◆ **Records for this task**:
==============================
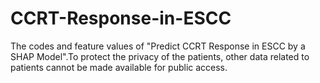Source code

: # CCRT-Response-in-ESCC
The codes and feature values of "Predict CCRT Response in ESCC by a SHAP Model".To protect the privacy of the patients, other data related to patients cannot be made available for public access.
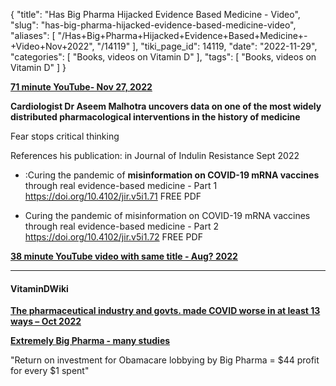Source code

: {
    "title": "Has Big Pharma Hijacked Evidence Based Medicine - Video",
    "slug": "has-big-pharma-hijacked-evidence-based-medicine-video",
    "aliases": [
        "/Has+Big+Pharma+Hijacked+Evidence+Based+Medicine+-+Video+Nov+2022",
        "/14119"
    ],
    "tiki_page_id": 14119,
    "date": "2022-11-29",
    "categories": [
        "Books, videos on Vitamin D"
    ],
    "tags": [
        "Books, videos on Vitamin D"
    ]
}


**[71 minute YouTube- Nov 27, 2022](https://www.youtube.com/watch?v=vw7YXUZ1SL0)** 

 **Cardiologist Dr Aseem Malhotra uncovers data on one of the most widely distributed pharmacological interventions in the history of medicine** 

Fear stops critical thinking

References his publication: in Journal of Indulin Resistance Sept 2022

* :Curing the pandemic of  **misinformation on COVID-19 mRNA vaccines**  through real evidence-based medicine - Part 1 https://doi.org/10.4102/jir.v5i1.71	 FREE PDF

* Curing the pandemic of misinformation on COVID-19 mRNA vaccines through real evidence-based medicine - Part 2 https://doi.org/10.4102/jir.v5i1.72	FREE PDF

 **[38 minute YouTube video with same title - Aug? 2022](https://www.youtube.com/watch?v=qwovXFzUvfg)** 

---

#### VitaminDWiki

 **[The pharmaceutical industry and govts. made COVID worse in at least 13 ways – Oct 2022](/posts/the-pharmaceutical-industry-and-govts-made-covid-worse-in-at-least-13-ways)** 

 **[Extremely Big Pharma - many studies](/posts/extremely-big-pharma-many-studies)** 

"Return on investment for Obamacare lobbying by Big Pharma = $44 profit for every $1 spent"

<!-- ~tc~ (alias(Has Big Pharma Hijacked Evidence Based Medicine - Video and transcriptNov 2022)) ~/tc~ -->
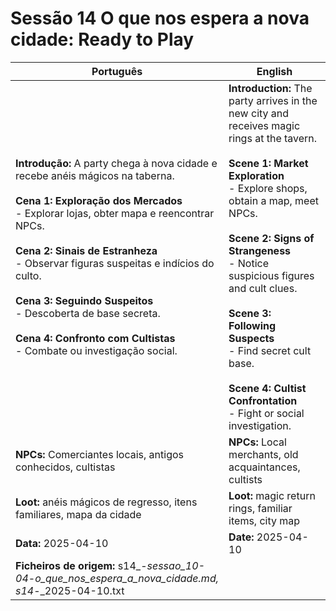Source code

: # Sessão 14  O que nos espera a nova cidade: Ready to Play

| Português | English |
|-----------|---------|
| **Introdução:** A party chega à nova cidade e recebe anéis mágicos na taberna.<br><br>**Cena 1: Exploração dos Mercados**<br>- Explorar lojas, obter mapa e reencontrar NPCs.<br><br>**Cena 2: Sinais de Estranheza**<br>- Observar figuras suspeitas e indícios do culto.<br><br>**Cena 3: Seguindo Suspeitos**<br>- Descoberta de base secreta.<br><br>**Cena 4: Confronto com Cultistas**<br>- Combate ou investigação social.<br> | **Introduction:** The party arrives in the new city and receives magic rings at the tavern.<br><br>**Scene 1: Market Exploration**<br>- Explore shops, obtain a map, meet NPCs.<br><br>**Scene 2: Signs of Strangeness**<br>- Notice suspicious figures and cult clues.<br><br>**Scene 3: Following Suspects**<br>- Find secret cult base.<br><br>**Scene 4: Cultist Confrontation**<br>- Fight or social investigation.<br> |
| **NPCs:** Comerciantes locais, antigos conhecidos, cultistas | **NPCs:** Local merchants, old acquaintances, cultists |
| **Loot:** anéis mágicos de regresso, itens familiares, mapa da cidade | **Loot:** magic return rings, familiar items, city map |
| **Data:** 2025-04-10 | **Date:** 2025-04-10 |
| **Ficheiros de origem:** s14_-_sessao_10-04_-_o_que_nos_espera_a_nova_cidade.md, s14_-_2025-04-10.txt |
























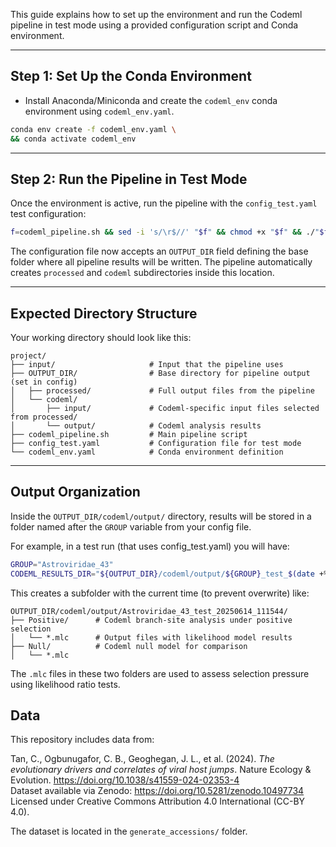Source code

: This guide explains how to set up the environment and run the Codeml pipeline in test mode using a provided configuration script and Conda environment.

---

## Step 1: Set Up the Conda Environment

- Install Anaconda/Miniconda and create the `codeml_env` conda environment using `codeml_env.yaml`.
```bash
conda env create -f codeml_env.yaml \
&& conda activate codeml_env
```

---

## Step 2: Run the Pipeline in Test Mode

Once the environment is active, run the pipeline with the `config_test.yaml` test configuration:

```bash
f=codeml_pipeline.sh && sed -i 's/\r$//' "$f" && chmod +x "$f" && ./"$f" "config_test.yaml"
```

The configuration file now accepts an `OUTPUT_DIR` field defining the base folder where all pipeline results will be written. The pipeline automatically creates `processed` and `codeml` subdirectories inside this location.

---

## Expected Directory Structure

Your working directory should look like this:

```
project/
├── input/                     # Input that the pipeline uses
├── OUTPUT_DIR/                # Base directory for pipeline output (set in config)
│   ├── processed/             # Full output files from the pipeline
│   └── codeml/
│       ├── input/             # Codeml-specific input files selected from processed/
│       └── output/            # Codeml analysis results
├── codeml_pipeline.sh         # Main pipeline script
├── config_test.yaml           # Configuration file for test mode
└── codeml_env.yaml            # Conda environment definition
```

---

## Output Organization

Inside the `OUTPUT_DIR/codeml/output/` directory, results will be stored in a folder named after the `GROUP` variable from your config file.

For example, in a test run (that uses config_test.yaml) you will have:

```bash
GROUP="Astroviridae_43"
CODEML_RESULTS_DIR="${OUTPUT_DIR}/codeml/output/${GROUP}_test_$(date +%Y%m%d_%H%M%S)"
```

This creates a subfolder with the current time (to prevent overwrite) like:

```
OUTPUT_DIR/codeml/output/Astroviridae_43_test_20250614_111544/
├── Positive/      # Codeml branch-site analysis under positive selection
│   └── *.mlc      # Output files with likelihood model results
├── Null/          # Codeml null model for comparison
│   └── *.mlc
```

The `.mlc` files in these two folders are used to assess selection pressure using likelihood ratio tests.


## Data

This repository includes data from:

Tan, C., Ogbunugafor, C. B., Geoghegan, J. L., et al. (2024). *The evolutionary drivers and correlates of viral host jumps*. Nature Ecology & Evolution. https://doi.org/10.1038/s41559-024-02353-4  
Dataset available via Zenodo: https://doi.org/10.5281/zenodo.10497734  
Licensed under Creative Commons Attribution 4.0 International (CC-BY 4.0).  

The dataset is located in the `generate_accessions/` folder.
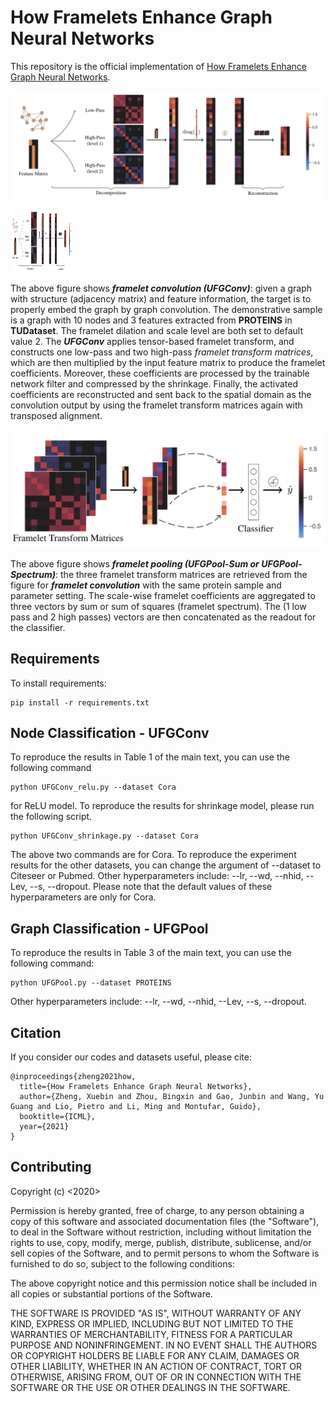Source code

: 
# How Framelets Enhance Graph Neural Networks

This repository is the official implementation of [How Framelets Enhance Graph Neural Networks](https://arxiv.org/abs/2102.06986).

![UFGConv](fig_ufgconv.png)

<img src="fig_ufgconv.png" width="100" height="100">

The above figure shows ***framelet convolution (UFGConv)***: given a graph with structure (adjacency matrix) and feature information, the target is to properly embed the graph by graph convolution. The demonstrative sample is a graph with 10 nodes and 3 features extracted from **PROTEINS** in **TUDataset**. The framelet dilation and scale level are both set to default value 2. The ***UFGConv*** applies tensor-based framelet transform, and constructs one low-pass and two high-pass *framelet transform matrices*, which are then multiplied by the input feature matrix to produce the framelet coefficients. Moreover, these coefficients are processed by the trainable network filter and compressed by the shrinkage. Finally, the activated coefficients are reconstructed and sent back to the spatial domain as the convolution output by using the framelet transform matrices again with transposed alignment.

![UFGConv](fig_ufgpool.png)

The above figure shows ***framelet pooling (UFGPool-Sum or UFGPool-Spectrum)***: the three framelet transform matrices are retrieved from the figure for ***framelet convolution*** with the same protein sample and parameter setting. The scale-wise framelet coefficients are aggregated to three vectors by sum or sum of squares (framelet spectrum). The (1 low pass and 2 high passes) vectors are then concatenated as the readout for the classifier.


## Requirements

To install requirements:

```
pip install -r requirements.txt
```

## Node Classification - UFGConv
To reproduce the results in Table 1 of the main text, you can use the following command

```
python UFGConv_relu.py --dataset Cora
```
for ReLU model. To reproduce the results for shrinkage model, please run the following script.

```
python UFGConv_shrinkage.py --dataset Cora
```
The above two commands are for Cora. To reproduce the experiment results for the other datasets, you can change the argument of --dataset to Citeseer or Pubmed. Other hyperparameters include: --lr, --wd, --nhid, --Lev, --s, --dropout. Please note that the default values of these hyperparameters are only for Cora. 

## Graph Classification - UFGPool
To reproduce the results in Table 3 of the main text, you can use the following command:

```
python UFGPool.py --dataset PROTEINS
```
Other hyperparameters include: --lr, --wd, --nhid, --Lev, --s, --dropout.

## Citation 
If you consider our codes and datasets useful, please cite:
```
@inproceedings{zheng2021how,
  title={How Framelets Enhance Graph Neural Networks},
  author={Zheng, Xuebin and Zhou, Bingxin and Gao, Junbin and Wang, Yu Guang and Lio, Pietro and Li, Ming and Montufar, Guido},
  booktitle={ICML},
  year={2021}
}
```

## Contributing
Copyright (c) <2020>

Permission is hereby granted, free of charge, to any person obtaining a copy of this software and associated documentation files (the "Software"), to deal in the Software without restriction, including without limitation the rights to use, copy, modify, merge, publish, distribute, sublicense, and/or sell copies of the Software, and to permit persons to whom the Software is furnished to do so, subject to the following conditions:

The above copyright notice and this permission notice shall be included in all copies or substantial portions of the Software.

THE SOFTWARE IS PROVIDED "AS IS", WITHOUT WARRANTY OF ANY KIND, EXPRESS OR IMPLIED, INCLUDING BUT NOT LIMITED TO THE WARRANTIES OF MERCHANTABILITY, FITNESS FOR A PARTICULAR PURPOSE AND NONINFRINGEMENT. IN NO EVENT SHALL THE AUTHORS OR COPYRIGHT HOLDERS BE LIABLE FOR ANY CLAIM, DAMAGES OR OTHER LIABILITY, WHETHER IN AN ACTION OF CONTRACT, TORT OR OTHERWISE, ARISING FROM, OUT OF OR IN CONNECTION WITH THE SOFTWARE OR THE USE OR OTHER DEALINGS IN THE SOFTWARE.
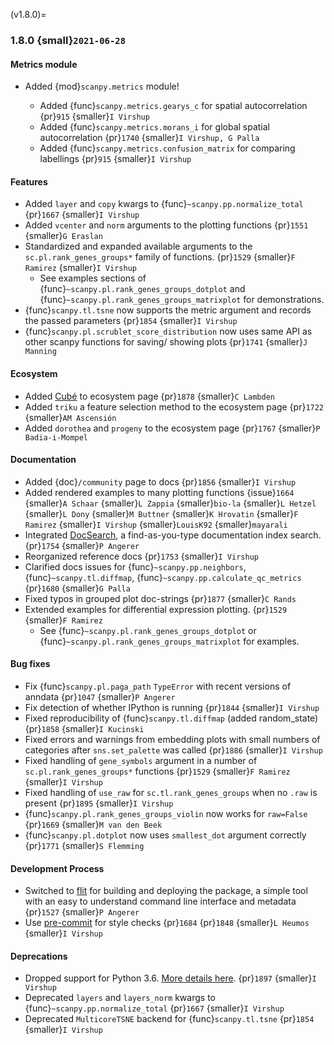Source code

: (v1.8.0)=
### 1.8.0 {small}`2021-06-28`

#### Metrics module

- Added {mod}`scanpy.metrics` module!

  - Added {func}`scanpy.metrics.gearys_c` for spatial autocorrelation {pr}`915` {smaller}`I Virshup`
  - Added {func}`scanpy.metrics.morans_i` for global spatial autocorrelation {pr}`1740` {smaller}`I Virshup, G Palla`
  - Added {func}`scanpy.metrics.confusion_matrix` for comparing labellings {pr}`915` {smaller}`I Virshup`

#### Features

- Added `layer` and `copy` kwargs to {func}`~scanpy.pp.normalize_total` {pr}`1667` {smaller}`I Virshup`
- Added `vcenter` and `norm` arguments to the plotting functions {pr}`1551` {smaller}`G Eraslan`
- Standardized and expanded available arguments to the `sc.pl.rank_genes_groups*` family of functions. {pr}`1529` {smaller}`F Ramirez` {smaller}`I Virshup`
  - See examples sections of {func}`~scanpy.pl.rank_genes_groups_dotplot` and {func}`~scanpy.pl.rank_genes_groups_matrixplot` for demonstrations.
- {func}`scanpy.tl.tsne` now supports the metric argument and records the passed parameters {pr}`1854` {smaller}`I Virshup`
- {func}`scanpy.pl.scrublet_score_distribution` now uses same API as other scanpy functions for saving/ showing plots {pr}`1741` {smaller}`J Manning`

#### Ecosystem

- Added [Cubé](https://github.com/connerlambden/Cube) to ecosystem page {pr}`1878` {smaller}`C Lambden`
- Added `triku` a feature selection method to the ecosystem page {pr}`1722` {smaller}`AM Ascensión`
- Added `dorothea` and `progeny` to the ecosystem page {pr}`1767` {smaller}`P Badia-i-Mompel`

#### Documentation

- Added {doc}`/community` page to docs {pr}`1856` {smaller}`I Virshup`
- Added rendered examples to many plotting functions {issue}`1664` {smaller}`A Schaar` {smaller}`L Zappia` {smaller}`bio-la` {smaller}`L Hetzel` {smaller}`L Dony` {smaller}`M Buttner` {smaller}`K Hrovatin` {smaller}`F Ramirez` {smaller}`I Virshup` {smaller}`LouisK92` {smaller}`mayarali`
- Integrated [DocSearch], a find-as-you-type documentation index search. {pr}`1754` {smaller}`P Angerer`
- Reorganized reference docs {pr}`1753` {smaller}`I Virshup`
- Clarified docs issues for {func}`~scanpy.pp.neighbors`,
  {func}`~scanpy.tl.diffmap`, {func}`~scanpy.pp.calculate_qc_metrics` {pr}`1680` {smaller}`G Palla`
- Fixed typos in grouped plot doc-strings {pr}`1877` {smaller}`C Rands`
- Extended examples for differential expression plotting. {pr}`1529` {smaller}`F Ramirez`
  - See {func}`~scanpy.pl.rank_genes_groups_dotplot` or {func}`~scanpy.pl.rank_genes_groups_matrixplot` for examples.

#### Bug fixes

- Fix {func}`scanpy.pl.paga_path` `TypeError` with recent versions of anndata {pr}`1047` {smaller}`P Angerer`
- Fix detection of whether IPython is running {pr}`1844` {smaller}`I Virshup`
- Fixed reproducibility of {func}`scanpy.tl.diffmap` (added random_state) {pr}`1858` {smaller}`I Kucinski`
- Fixed errors and warnings from embedding plots with small numbers of categories after `sns.set_palette` was called {pr}`1886` {smaller}`I Virshup`
- Fixed handling of `gene_symbols` argument in a number of `sc.pl.rank_genes_groups*` functions {pr}`1529` {smaller}`F Ramirez` {smaller}`I Virshup`
- Fixed handling of `use_raw` for `sc.tl.rank_genes_groups` when no `.raw` is present {pr}`1895` {smaller}`I Virshup`
- {func}`scanpy.pl.rank_genes_groups_violin` now works for `raw=False` {pr}`1669` {smaller}`M van den Beek`
- {func}`scanpy.pl.dotplot` now uses `smallest_dot` argument correctly {pr}`1771` {smaller}`S Flemming`

#### Development Process

- Switched to [flit] for building and deploying the package, a simple tool with an easy to understand command line interface and metadata {pr}`1527` {smaller}`P Angerer`
- Use [pre-commit](https://pre-commit.com) for style checks {pr}`1684` {pr}`1848` {smaller}`L Heumos` {smaller}`I Virshup`

#### Deprecations

- Dropped support for Python 3.6. [More details here](https://numpy.org/neps/nep-0029-deprecation_policy.html). {pr}`1897` {smaller}`I Virshup`
- Deprecated `layers` and `layers_norm` kwargs to {func}`~scanpy.pp.normalize_total` {pr}`1667` {smaller}`I Virshup`
- Deprecated `MulticoreTSNE` backend for {func}`scanpy.tl.tsne` {pr}`1854` {smaller}`I Virshup`

[docsearch]: https://docsearch.algolia.com/
[flit]: https://flit.readthedocs.io/en/latest/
==============================
◆ **Exercise goal**:
Of all the entries above, retype exactly the lines from the line with "for spatial autocorrelation" to the line with "#### Features", both included, and no others.

◆ **Exercise solution**:
  - Added {func}`scanpy.metrics.gearys_c` for spatial autocorrelation {pr}`915` {smaller}`I Virshup`
  - Added {func}`scanpy.metrics.morans_i` for global spatial autocorrelation {pr}`1740` {smaller}`I Virshup, G Palla`
  - Added {func}`scanpy.metrics.confusion_matrix` for comparing labellings {pr}`915` {smaller}`I Virshup`

#### Features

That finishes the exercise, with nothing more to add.